Saved entries
☆ ☆ ☆ ☆ ☆
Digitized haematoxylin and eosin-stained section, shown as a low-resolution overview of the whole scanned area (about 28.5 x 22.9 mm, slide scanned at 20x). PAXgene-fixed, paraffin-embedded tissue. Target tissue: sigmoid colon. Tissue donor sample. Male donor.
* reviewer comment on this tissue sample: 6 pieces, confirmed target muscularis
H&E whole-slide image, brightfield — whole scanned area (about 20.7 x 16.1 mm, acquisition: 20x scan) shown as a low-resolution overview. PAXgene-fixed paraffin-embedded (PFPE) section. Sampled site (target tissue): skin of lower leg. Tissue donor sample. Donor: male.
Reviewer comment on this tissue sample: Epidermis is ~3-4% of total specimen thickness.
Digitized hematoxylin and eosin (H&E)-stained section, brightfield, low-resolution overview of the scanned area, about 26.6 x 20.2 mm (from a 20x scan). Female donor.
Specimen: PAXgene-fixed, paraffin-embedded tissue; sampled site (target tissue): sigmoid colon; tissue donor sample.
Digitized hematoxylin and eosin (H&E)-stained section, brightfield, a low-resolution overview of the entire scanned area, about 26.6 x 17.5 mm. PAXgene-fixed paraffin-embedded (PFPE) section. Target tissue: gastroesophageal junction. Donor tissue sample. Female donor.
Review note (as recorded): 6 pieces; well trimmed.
☆ ☆ ☆ ☆ ☆
◆ EXERCISE DIRECTIONS
Look for the word "overview". Copy out every line of the data that has it.

◆ SOLVED EXERCISE
Digitized haematoxylin and eosin-stained section, shown as a low-resolution overview of the whole scanned area (about 28.5 x 22.9 mm, slide scanned at 20x). PAXgene-fixed, paraffin-embedded tissue. Target tissue: sigmoid colon. Tissue donor sample. Male donor.
H&E whole-slide image, brightfield — whole scanned area (about 20.7 x 16.1 mm, acquisition: 20x scan) shown as a low-resolution overview. PAXgene-fixed paraffin-embedded (PFPE) section. Sampled site (target tissue): skin of lower leg. Tissue donor sample. Donor: male.
Digitized hematoxylin and eosin (H&E)-stained section, brightfield, low-resolution overview of the scanned area, about 26.6 x 20.2 mm (from a 20x scan). Female donor.
Digitized hematoxylin and eosin (H&E)-stained section, brightfield, a low-resolution overview of the entire scanned area, about 26.6 x 17.5 mm. PAXgene-fixed paraffin-embedded (PFPE) section. Target tissue: gastroesophageal junction. Donor tissue sample. Female donor.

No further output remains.